▶ _Exercise_
List every line of the data below that contains the word "from", matching case exactly.

(Stored data entries)
○ ○ ○

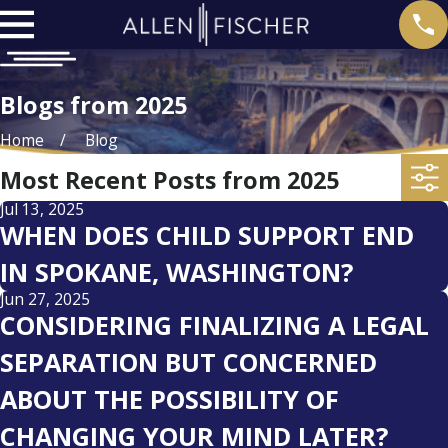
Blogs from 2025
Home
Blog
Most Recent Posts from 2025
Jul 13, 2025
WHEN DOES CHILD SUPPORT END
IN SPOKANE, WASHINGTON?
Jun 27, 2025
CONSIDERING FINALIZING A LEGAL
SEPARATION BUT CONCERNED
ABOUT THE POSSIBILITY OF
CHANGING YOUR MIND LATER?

○ ○ ○

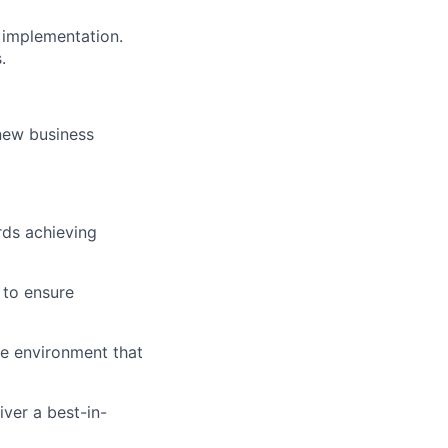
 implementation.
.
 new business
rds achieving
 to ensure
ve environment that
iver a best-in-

○ ○ ○

▶ _Response_
Blogs from 2025
Most Recent Posts from 2025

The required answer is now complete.